== EXTRACTED MATERIAL ==

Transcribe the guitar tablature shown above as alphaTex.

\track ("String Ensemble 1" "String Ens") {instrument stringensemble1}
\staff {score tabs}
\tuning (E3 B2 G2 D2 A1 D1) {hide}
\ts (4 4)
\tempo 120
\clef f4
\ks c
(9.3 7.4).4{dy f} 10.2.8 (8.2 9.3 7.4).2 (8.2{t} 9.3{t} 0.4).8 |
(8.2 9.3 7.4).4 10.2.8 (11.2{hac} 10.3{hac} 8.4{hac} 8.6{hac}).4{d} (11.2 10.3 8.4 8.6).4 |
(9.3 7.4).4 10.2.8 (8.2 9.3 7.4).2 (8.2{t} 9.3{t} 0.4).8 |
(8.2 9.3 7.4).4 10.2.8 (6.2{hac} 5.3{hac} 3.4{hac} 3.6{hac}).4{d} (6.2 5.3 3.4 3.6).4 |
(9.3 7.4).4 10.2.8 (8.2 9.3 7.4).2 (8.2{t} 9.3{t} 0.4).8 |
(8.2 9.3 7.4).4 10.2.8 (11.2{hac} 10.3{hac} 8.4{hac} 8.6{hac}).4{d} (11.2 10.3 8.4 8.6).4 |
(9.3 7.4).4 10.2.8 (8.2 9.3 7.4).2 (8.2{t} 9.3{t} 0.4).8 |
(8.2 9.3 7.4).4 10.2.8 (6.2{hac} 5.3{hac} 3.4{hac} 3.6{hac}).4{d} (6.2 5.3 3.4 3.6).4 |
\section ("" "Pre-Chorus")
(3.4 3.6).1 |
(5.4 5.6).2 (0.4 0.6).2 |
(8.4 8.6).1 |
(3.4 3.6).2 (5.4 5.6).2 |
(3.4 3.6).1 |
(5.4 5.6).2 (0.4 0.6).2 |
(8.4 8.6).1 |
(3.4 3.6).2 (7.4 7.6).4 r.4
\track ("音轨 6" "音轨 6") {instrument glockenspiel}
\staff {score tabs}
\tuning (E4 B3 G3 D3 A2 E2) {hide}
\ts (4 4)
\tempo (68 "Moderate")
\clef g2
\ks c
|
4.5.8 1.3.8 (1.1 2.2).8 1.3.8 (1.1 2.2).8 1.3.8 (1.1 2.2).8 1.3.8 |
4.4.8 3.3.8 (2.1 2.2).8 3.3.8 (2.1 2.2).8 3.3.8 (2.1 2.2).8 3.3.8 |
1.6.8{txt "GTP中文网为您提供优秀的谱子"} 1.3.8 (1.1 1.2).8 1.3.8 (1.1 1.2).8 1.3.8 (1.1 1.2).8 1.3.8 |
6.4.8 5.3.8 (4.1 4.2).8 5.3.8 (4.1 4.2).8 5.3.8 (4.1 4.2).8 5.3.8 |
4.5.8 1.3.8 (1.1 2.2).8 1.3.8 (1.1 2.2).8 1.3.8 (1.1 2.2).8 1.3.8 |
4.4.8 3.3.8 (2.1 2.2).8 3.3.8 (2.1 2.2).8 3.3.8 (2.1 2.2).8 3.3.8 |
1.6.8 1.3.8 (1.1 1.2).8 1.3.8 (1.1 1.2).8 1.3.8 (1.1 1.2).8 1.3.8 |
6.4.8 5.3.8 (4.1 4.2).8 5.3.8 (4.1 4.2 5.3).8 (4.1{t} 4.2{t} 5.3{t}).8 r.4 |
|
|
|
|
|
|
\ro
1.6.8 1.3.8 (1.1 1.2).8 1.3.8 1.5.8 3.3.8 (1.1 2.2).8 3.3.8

===

** GIVEN INSTRUCTION **
Copy each of the records above line for line, without changing anything.

** ANSWER IN FULL **
Transcribe the guitar tablature shown above as alphaTex.

\track ("String Ensemble 1" "String Ens") {instrument stringensemble1}
\staff {score tabs}
\tuning (E3 B2 G2 D2 A1 D1) {hide}
\ts (4 4)
\tempo 120
\clef f4
\ks c
(9.3 7.4).4{dy f} 10.2.8 (8.2 9.3 7.4).2 (8.2{t} 9.3{t} 0.4).8 |
(8.2 9.3 7.4).4 10.2.8 (11.2{hac} 10.3{hac} 8.4{hac} 8.6{hac}).4{d} (11.2 10.3 8.4 8.6).4 |
(9.3 7.4).4 10.2.8 (8.2 9.3 7.4).2 (8.2{t} 9.3{t} 0.4).8 |
(8.2 9.3 7.4).4 10.2.8 (6.2{hac} 5.3{hac} 3.4{hac} 3.6{hac}).4{d} (6.2 5.3 3.4 3.6).4 |
(9.3 7.4).4 10.2.8 (8.2 9.3 7.4).2 (8.2{t} 9.3{t} 0.4).8 |
(8.2 9.3 7.4).4 10.2.8 (11.2{hac} 10.3{hac} 8.4{hac} 8.6{hac}).4{d} (11.2 10.3 8.4 8.6).4 |
(9.3 7.4).4 10.2.8 (8.2 9.3 7.4).2 (8.2{t} 9.3{t} 0.4).8 |
(8.2 9.3 7.4).4 10.2.8 (6.2{hac} 5.3{hac} 3.4{hac} 3.6{hac}).4{d} (6.2 5.3 3.4 3.6).4 |
\section ("" "Pre-Chorus")
(3.4 3.6).1 |
(5.4 5.6).2 (0.4 0.6).2 |
(8.4 8.6).1 |
(3.4 3.6).2 (5.4 5.6).2 |
(3.4 3.6).1 |
(5.4 5.6).2 (0.4 0.6).2 |
(8.4 8.6).1 |
(3.4 3.6).2 (7.4 7.6).4 r.4
\track ("音轨 6" "音轨 6") {instrument glockenspiel}
\staff {score tabs}
\tuning (E4 B3 G3 D3 A2 E2) {hide}
\ts (4 4)
\tempo (68 "Moderate")
\clef g2
\ks c
|
4.5.8 1.3.8 (1.1 2.2).8 1.3.8 (1.1 2.2).8 1.3.8 (1.1 2.2).8 1.3.8 |
4.4.8 3.3.8 (2.1 2.2).8 3.3.8 (2.1 2.2).8 3.3.8 (2.1 2.2).8 3.3.8 |
1.6.8{txt "GTP中文网为您提供优秀的谱子"} 1.3.8 (1.1 1.2).8 1.3.8 (1.1 1.2).8 1.3.8 (1.1 1.2).8 1.3.8 |
6.4.8 5.3.8 (4.1 4.2).8 5.3.8 (4.1 4.2).8 5.3.8 (4.1 4.2).8 5.3.8 |
4.5.8 1.3.8 (1.1 2.2).8 1.3.8 (1.1 2.2).8 1.3.8 (1.1 2.2).8 1.3.8 |
4.4.8 3.3.8 (2.1 2.2).8 3.3.8 (2.1 2.2).8 3.3.8 (2.1 2.2).8 3.3.8 |
1.6.8 1.3.8 (1.1 1.2).8 1.3.8 (1.1 1.2).8 1.3.8 (1.1 1.2).8 1.3.8 |
6.4.8 5.3.8 (4.1 4.2).8 5.3.8 (4.1 4.2 5.3).8 (4.1{t} 4.2{t} 5.3{t}).8 r.4 |
|
|
|
|
|
|
\ro
1.6.8 1.3.8 (1.1 1.2).8 1.3.8 1.5.8 3.3.8 (1.1 2.2).8 3.3.8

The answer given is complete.